**TEXT**:
--

The division of the world into spheres of influence sought by the Kremlin consolidates the domination of the great powers. It also undermines the ability of revolutionary movements and small countries to exploit the contradictions between them. In many ways, it is this policy that has made democratization and renewal of “real socialism” impossible, with the result that neoliberalism, conservatism, and nationalism have come to dominate post-socialist space.
The UN and Spheres of Influence
The division of Europe into spheres of influence after World War II had negative consequences – and not only for those countries that found themselves in the Soviet sphere. On the other side of the Iron Curtain, the main victim was Greece, where Anglo-American troops, together with former collaborators, began to exterminate pro-Communist, partisan anti-fascists. Moreover, the USSR not only agreed to allow Greece to fall under the British sphere of influence but also actively used this agreement to strengthen its dominance in Eastern Europe. As historian Geoffrey Roberts has written, “Stalin and Molotov never tired of deflecting Anglo-American complaints about the exclusion of Western influence from Eastern Europe by pointing to Soviet forbearance in relation to Greece.”

--

**RAW DATA**:
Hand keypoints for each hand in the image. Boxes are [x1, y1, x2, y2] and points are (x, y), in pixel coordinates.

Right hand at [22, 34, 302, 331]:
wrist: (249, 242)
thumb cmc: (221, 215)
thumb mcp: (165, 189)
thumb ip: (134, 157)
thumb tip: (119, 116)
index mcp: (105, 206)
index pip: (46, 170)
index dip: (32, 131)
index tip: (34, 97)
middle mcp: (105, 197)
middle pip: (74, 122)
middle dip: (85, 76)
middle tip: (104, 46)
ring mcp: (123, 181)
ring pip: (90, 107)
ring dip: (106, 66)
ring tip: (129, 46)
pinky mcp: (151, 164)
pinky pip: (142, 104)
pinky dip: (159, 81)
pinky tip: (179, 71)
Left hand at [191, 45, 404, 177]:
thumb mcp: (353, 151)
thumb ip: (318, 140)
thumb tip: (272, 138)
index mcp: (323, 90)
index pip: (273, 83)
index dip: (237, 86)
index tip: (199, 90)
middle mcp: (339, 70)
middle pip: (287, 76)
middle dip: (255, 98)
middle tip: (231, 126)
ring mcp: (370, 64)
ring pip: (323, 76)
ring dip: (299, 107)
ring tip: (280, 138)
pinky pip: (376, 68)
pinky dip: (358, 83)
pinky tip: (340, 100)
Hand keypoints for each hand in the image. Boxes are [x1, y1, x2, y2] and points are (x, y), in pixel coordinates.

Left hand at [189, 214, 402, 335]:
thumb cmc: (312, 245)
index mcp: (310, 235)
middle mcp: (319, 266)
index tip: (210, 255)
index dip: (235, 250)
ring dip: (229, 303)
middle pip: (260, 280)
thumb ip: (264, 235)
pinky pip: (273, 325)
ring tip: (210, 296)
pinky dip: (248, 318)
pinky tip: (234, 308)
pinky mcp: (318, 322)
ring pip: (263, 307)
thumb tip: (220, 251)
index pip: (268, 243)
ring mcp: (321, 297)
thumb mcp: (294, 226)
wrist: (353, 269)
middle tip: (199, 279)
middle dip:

--

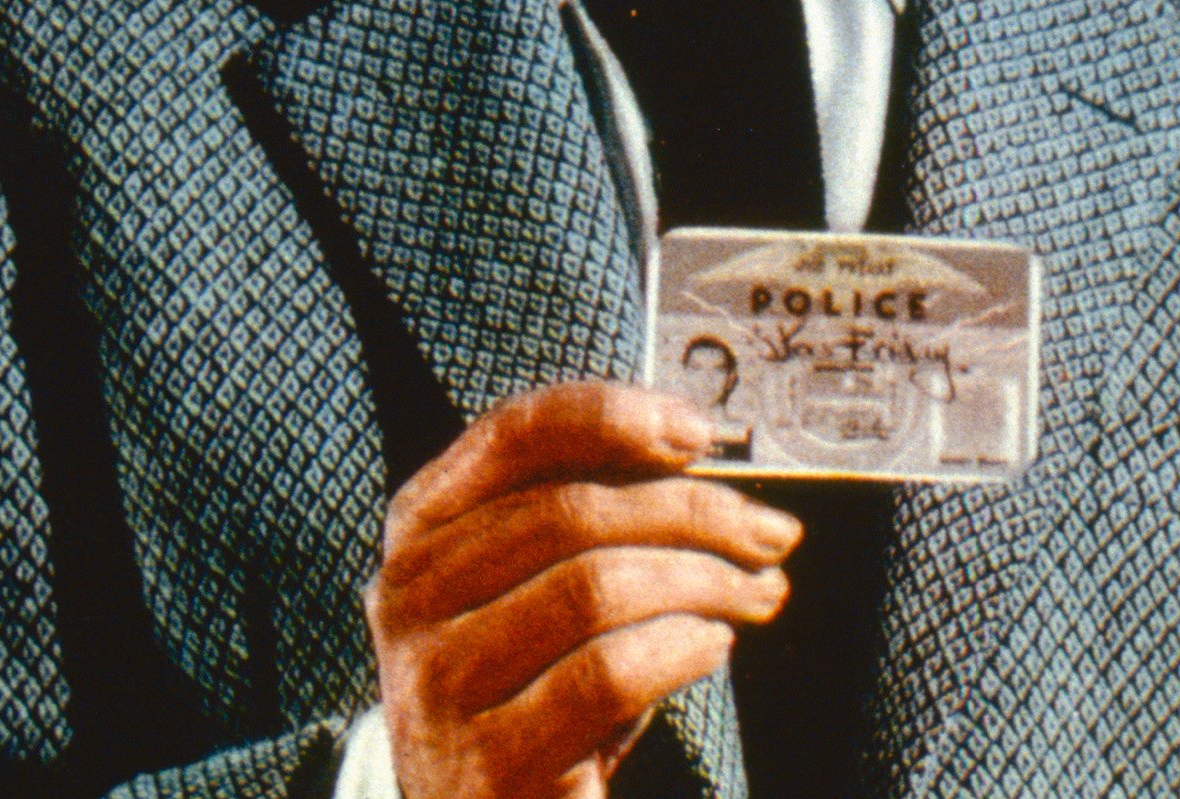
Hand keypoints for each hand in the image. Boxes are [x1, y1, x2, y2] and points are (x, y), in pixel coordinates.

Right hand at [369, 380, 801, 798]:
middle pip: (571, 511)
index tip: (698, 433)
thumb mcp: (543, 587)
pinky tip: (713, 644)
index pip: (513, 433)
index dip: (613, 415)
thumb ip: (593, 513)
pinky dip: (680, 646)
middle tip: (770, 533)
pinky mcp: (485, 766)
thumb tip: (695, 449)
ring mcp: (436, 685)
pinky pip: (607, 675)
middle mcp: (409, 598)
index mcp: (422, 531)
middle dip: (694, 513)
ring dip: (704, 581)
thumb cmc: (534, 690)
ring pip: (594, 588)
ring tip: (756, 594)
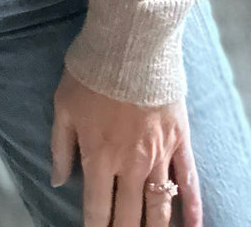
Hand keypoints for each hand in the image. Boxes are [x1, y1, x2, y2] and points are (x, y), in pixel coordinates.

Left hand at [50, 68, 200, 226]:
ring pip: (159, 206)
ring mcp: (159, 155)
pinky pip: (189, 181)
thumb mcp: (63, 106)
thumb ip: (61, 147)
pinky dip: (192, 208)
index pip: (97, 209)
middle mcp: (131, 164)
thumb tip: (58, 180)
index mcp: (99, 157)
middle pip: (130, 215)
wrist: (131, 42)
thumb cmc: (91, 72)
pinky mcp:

--

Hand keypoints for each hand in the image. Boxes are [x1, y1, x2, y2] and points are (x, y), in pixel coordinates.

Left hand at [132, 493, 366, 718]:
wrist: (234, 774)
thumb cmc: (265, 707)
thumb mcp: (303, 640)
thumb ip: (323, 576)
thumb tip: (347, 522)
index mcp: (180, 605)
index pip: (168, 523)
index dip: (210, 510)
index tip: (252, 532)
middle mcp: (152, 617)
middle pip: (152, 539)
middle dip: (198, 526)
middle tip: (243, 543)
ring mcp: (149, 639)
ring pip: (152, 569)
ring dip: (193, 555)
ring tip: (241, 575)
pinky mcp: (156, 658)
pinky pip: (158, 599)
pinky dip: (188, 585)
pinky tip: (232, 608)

--

**TASK OBJECTIVE**:
From the text on spheres of influence above, write out the passage starting with "The division of the" and going on through "dominate post-socialist space.", word for word.

**RESULT**:
The division of the world into spheres of influence sought by the Kremlin consolidates the domination of the great powers. It also undermines the ability of revolutionary movements and small countries to exploit the contradictions between them. In many ways, it is this policy that has made democratization and renewal of “real socialism” impossible, with the result that neoliberalism, conservatism, and nationalism have come to dominate post-socialist space.